* _ACTION ITEM_:
With the exception of the pictures, write out the data below precisely.

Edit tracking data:
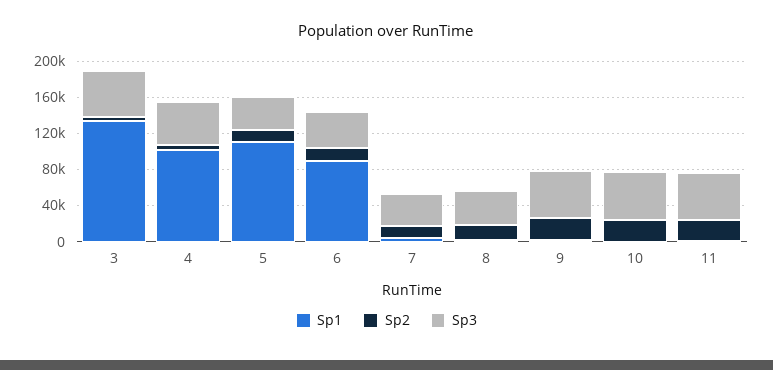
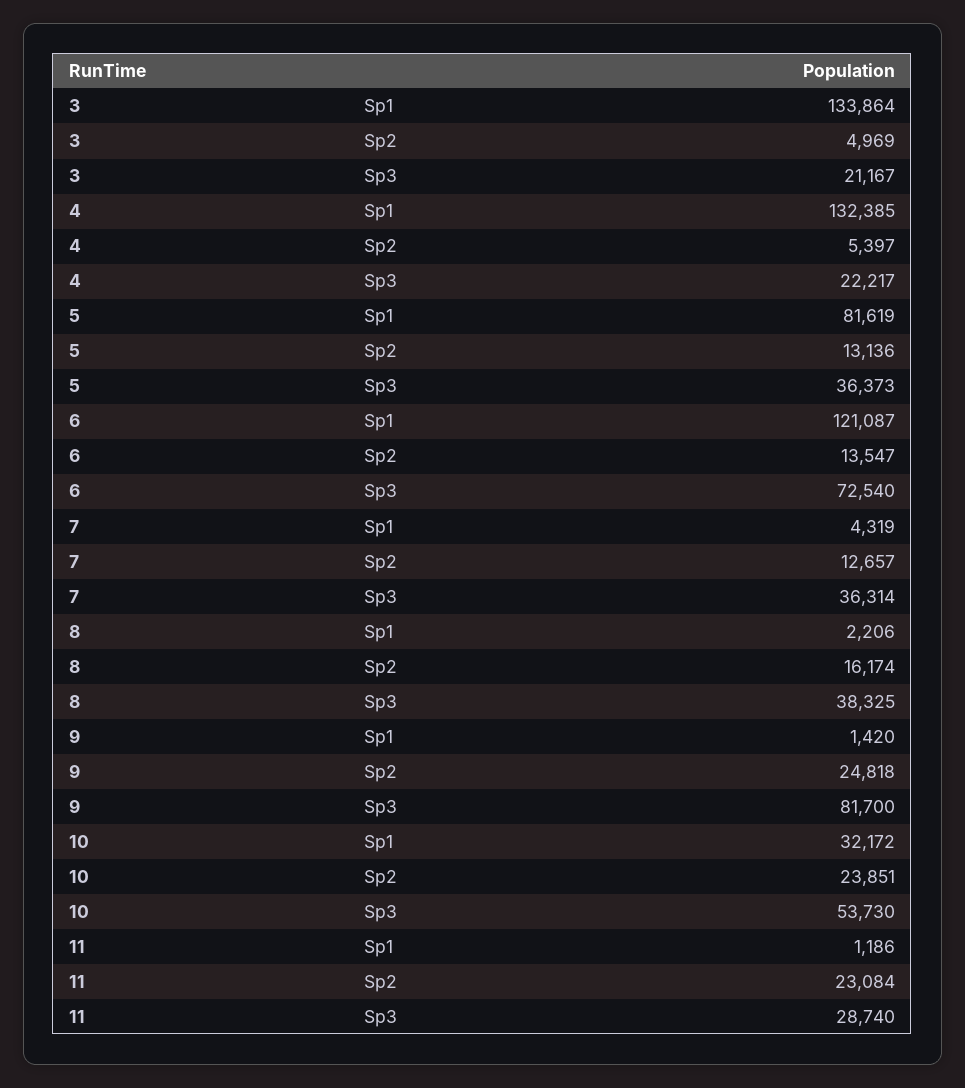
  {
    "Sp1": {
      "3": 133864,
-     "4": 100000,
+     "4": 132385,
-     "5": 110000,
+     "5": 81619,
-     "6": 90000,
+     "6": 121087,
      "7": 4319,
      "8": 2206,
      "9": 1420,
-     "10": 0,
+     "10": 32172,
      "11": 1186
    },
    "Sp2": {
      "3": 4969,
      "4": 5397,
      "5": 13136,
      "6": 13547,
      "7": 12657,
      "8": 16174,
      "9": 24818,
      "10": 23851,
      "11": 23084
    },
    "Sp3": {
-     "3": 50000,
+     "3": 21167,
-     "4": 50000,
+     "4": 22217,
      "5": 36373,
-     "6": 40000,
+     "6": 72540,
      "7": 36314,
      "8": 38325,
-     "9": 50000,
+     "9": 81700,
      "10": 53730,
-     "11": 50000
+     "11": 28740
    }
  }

* _WRITTEN ANSWER_:
  {
    "Sp1": {
      "3": 133864,
-     "4": 100000,
+     "4": 132385,
-     "5": 110000,
+     "5": 81619,
-     "6": 90000,
+     "6": 121087,
      "7": 4319,
      "8": 2206,
      "9": 1420,
-     "10": 0,
+     "10": 32172,
      "11": 1186
    },
    "Sp2": {
      "3": 4969,
      "4": 5397,
      "5": 13136,
      "6": 13547,
      "7": 12657,
      "8": 16174,
      "9": 24818,
      "10": 23851,
      "11": 23084
    },
    "Sp3": {
-     "3": 50000,
+     "3": 21167,
-     "4": 50000,
+     "4": 22217,
      "5": 36373,
-     "6": 40000,
+     "6": 72540,
      "7": 36314,
      "8": 38325,
-     "9": 50000,
+     "9": 81700,
      "10": 53730,
-     "11": 50000
+     "11": 28740
    }
  }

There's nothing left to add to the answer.